Friday, November 16, 2018

What's Love Got to do with it?

I can hear Tina Turner singing, “What’s Love Got to Do with It?” after I watch the news, wondering why there is so much suffering in our world.  The answer is, of course, “Everything.”

If we don’t show love for our fellow human beings and for all living beings for that matter, what do we have?  We have our humanness and the parts of us that get us and the world into conflict: fighting, competition, greed, gluttony, I suppose all the major deadly sins.

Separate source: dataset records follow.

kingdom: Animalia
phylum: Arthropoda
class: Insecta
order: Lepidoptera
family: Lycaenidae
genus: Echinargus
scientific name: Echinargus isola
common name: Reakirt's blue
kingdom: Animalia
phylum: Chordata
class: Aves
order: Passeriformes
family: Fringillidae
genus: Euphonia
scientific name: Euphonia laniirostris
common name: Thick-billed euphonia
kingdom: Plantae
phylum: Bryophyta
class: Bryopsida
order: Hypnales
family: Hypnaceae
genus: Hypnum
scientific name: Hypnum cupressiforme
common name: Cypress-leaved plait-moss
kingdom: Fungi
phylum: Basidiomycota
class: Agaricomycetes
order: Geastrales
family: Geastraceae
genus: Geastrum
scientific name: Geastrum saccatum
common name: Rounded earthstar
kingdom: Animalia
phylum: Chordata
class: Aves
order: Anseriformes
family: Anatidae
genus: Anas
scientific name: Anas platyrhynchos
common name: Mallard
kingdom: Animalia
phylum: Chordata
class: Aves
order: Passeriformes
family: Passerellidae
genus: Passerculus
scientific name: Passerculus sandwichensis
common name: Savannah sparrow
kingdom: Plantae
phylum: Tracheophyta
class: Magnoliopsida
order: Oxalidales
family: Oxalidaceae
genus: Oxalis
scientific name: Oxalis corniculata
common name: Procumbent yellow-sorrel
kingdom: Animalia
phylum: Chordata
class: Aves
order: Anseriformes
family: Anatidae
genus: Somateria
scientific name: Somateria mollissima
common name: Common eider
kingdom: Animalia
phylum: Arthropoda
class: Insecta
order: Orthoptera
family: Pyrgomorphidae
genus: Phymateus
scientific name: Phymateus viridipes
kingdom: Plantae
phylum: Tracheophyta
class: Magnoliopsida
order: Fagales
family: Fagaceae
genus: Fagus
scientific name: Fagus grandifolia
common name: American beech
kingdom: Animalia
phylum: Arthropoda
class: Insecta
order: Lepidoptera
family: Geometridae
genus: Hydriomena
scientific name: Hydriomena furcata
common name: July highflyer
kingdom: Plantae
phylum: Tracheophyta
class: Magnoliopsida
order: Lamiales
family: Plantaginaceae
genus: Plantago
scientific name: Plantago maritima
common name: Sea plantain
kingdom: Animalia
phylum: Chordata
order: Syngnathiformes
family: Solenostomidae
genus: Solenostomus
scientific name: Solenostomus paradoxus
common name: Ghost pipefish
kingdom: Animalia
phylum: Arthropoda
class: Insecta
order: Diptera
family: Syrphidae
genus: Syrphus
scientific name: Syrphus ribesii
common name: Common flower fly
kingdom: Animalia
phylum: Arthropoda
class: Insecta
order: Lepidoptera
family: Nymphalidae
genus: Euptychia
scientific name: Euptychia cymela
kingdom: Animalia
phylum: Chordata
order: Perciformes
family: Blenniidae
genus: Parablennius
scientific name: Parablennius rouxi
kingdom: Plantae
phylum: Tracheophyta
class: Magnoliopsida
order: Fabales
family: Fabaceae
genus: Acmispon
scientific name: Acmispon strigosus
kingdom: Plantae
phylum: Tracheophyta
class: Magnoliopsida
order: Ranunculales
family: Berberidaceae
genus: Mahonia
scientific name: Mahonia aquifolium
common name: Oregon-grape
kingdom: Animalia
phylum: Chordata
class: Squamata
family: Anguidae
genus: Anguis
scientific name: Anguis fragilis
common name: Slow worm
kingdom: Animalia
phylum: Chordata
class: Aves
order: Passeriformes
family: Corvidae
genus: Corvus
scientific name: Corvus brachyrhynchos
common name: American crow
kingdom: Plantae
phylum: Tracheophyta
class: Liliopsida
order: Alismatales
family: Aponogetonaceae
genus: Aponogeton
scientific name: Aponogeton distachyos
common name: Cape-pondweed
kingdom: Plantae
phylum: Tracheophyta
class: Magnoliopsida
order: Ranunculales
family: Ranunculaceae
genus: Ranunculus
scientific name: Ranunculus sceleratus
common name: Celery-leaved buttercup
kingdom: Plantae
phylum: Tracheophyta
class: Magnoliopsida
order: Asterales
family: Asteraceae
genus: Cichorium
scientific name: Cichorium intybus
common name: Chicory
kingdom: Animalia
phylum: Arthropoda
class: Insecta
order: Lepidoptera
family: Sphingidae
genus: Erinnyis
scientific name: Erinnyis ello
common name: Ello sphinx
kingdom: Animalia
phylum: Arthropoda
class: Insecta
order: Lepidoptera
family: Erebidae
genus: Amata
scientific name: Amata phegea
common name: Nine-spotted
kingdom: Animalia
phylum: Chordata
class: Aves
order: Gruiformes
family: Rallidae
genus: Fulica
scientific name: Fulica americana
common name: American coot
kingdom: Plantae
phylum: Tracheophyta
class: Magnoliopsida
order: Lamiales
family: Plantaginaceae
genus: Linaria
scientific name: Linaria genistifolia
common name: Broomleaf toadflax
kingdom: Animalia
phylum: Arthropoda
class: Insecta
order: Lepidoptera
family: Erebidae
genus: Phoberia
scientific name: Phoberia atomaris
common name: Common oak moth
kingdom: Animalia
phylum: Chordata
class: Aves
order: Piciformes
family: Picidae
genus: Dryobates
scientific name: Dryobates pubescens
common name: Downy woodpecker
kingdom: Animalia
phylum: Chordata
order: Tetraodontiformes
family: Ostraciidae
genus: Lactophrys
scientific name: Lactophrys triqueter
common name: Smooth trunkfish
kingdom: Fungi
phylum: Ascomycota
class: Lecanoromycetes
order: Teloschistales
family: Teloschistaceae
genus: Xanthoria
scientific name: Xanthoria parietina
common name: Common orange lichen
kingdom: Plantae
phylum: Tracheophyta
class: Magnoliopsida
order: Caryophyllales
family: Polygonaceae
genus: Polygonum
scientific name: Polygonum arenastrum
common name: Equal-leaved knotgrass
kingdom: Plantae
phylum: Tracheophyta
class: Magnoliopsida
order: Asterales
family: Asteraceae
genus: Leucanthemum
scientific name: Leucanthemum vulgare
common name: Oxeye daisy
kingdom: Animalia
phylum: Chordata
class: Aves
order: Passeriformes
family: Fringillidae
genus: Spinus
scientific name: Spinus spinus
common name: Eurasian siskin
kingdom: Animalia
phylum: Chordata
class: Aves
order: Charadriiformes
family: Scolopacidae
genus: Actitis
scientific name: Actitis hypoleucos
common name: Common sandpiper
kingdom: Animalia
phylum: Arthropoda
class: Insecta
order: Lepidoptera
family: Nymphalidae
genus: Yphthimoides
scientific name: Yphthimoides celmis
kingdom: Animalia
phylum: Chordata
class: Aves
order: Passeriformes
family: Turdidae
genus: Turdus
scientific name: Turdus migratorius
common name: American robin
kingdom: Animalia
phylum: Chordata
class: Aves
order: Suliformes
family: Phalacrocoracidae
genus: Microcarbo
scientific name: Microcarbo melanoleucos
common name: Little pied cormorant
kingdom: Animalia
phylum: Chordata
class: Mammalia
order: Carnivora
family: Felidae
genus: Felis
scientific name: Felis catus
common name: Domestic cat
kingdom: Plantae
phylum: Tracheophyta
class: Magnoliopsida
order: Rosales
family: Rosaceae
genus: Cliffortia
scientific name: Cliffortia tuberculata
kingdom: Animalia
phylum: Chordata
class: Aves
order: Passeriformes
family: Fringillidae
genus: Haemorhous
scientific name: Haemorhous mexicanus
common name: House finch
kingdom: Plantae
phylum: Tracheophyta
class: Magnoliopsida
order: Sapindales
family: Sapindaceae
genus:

We human beings have all sorts of feelings and thoughts which the iChing, sometimes refers to as “inferior.”  I don’t like that term because how we feel and think are just true. Not good or bad, feelings and thoughts are like the weather, coming and going.

We hope to control our actions, at least some of the time. Thoughts and feelings are results of our experience of life, experiences in life.

We human beings walk around this dying planet, having all sorts of experiences, feelings, and thoughts. We try to manage our actions toward peers, authorities and leaders, families and friends,“others,” who are different from us by race, culture, language, politics, and/or religions. Why do some people kill each other in mass shootings with easy-to-obtain weaponry? Why do leaders, like the president, act in rude and disgusting ways? Why do we people neglect and abuse each other, especially those unlike us, those who think differently from us?

These past two years have offered fabulous examples of the “inferior” nature of some of our actions. We divide ourselves into tribes and can hardly stand to talk to those others.  Collaboration, cooperation, and getting things done are second fiddle to winning.  If we don’t agree on our values and beliefs, I am not sure how we find effective methods that might give most of us what most of us want. And, take good care of others.

Many of us grew up as little babies and children in a world that is full of trauma. How we react to trauma is influenced by our personalities, our biologies, and our circumstances, or environment. How our parents, schools, siblings and others have treated us, and we them.  How fairness has played a part in our lives, or not.  How love has been expressed so that when children want to believe their parents love them, how can they understand the torturous actions many parents display through tone of voice, by physical actions and/0r emotional, verbal abuse or neglect?

If we truly love each other, up close and from far away, let’s come together and share without battling.  Let’s negotiate with each other and work toward healthy, productive plans.

Without love, we are nothing. We need to learn how to treat each other with respect, dignity and love even when we disagree.  How? One person at a time.  It all begins with me and with you.